Mister Mummy is a 2022 Indian Hindi-language comedy drama film directed by Shaad Ali starring Riteish Deshmukh in the title role and Genelia D'Souza. The story involves a man who becomes pregnant. The film received highly negative reviews.

== Production ==
The film began production in March 2022.

== Soundtrack ==

Track listing
| No. | Title | Music | Singer(s) | Length |
|---|---|---|---|---|
| 1. | "Chupke Chupke" | Rochak Kohli | Rochak Kohli, Armaan Malik, Shilpa Rao | 5:16 |
| 2. | "Papaji Pet Se" | Sneha Khanwalkar | Amit Gupta, Sneha Khanwalkar | 2:50 |
| 3. | "Mister Mummy (Title Track)" | Sneha Khanwalkar | Amit Gupta, Harjot Kaur, Sneha Khanwalkar | 2:27 |
| 4. | "Rut Mastani" | Sneha Khanwalkar | Harjot Kaur, Sneha Khanwalkar | 2:23 |
| 5. | "Uncle Ji" | Sneha Khanwalkar | Jakir Hussen, Jasu Khan, Sneha Khanwalkar | 3:19 |
| 6. | "Chupke Chupke" (Film Version) | Rochak Kohli | Rochak Kohli, Armaan Malik, Shilpa Rao | 4:58 |
| Total length: |  |  |  | 15:56 |

== Reception ==
Mister Mummy received negative reviews from audiences.

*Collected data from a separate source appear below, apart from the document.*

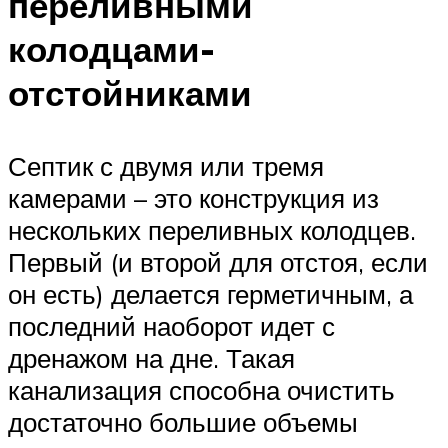
переливными
колодцами-
отстойниками
Септик с двумя или тремя
камерами – это конструкция из
нескольких переливных колодцев.
Первый (и второй для отстоя, если
он есть) делается герметичным, а
последний наоборот идет с
дренажом на дне. Такая
канализация способна очистить
достаточно большие объемы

A critic from The Times of India wrote that "All things considered, Mister Mummy could have explored a lot more with the material at hand. But Shaad Ali ends up losing out on this opportunity. Definitely not worth watching". A critic from Rediff.com wrote that "The film is neither a comedy ... nor an emotional drama of an estranged couple still in love". A critic from The Quint wrote that "Yet another mediocre Bollywood slapstick comedy that is nothing but repackaged queerphobia".

== Controversy ==
In 2019, Kolkata-based producer Akash Chatterjee told T-Series the story of Vicky Pet Se, which he wanted to star Ayushmann Khurrana. T-Series had agreed to co-produce the film. Mister Mummy has the same storyline as his script but Chatterjee argues that he did not get due credit. The poster of Mister Mummy is also similar to a poster of Vicky Pet Se.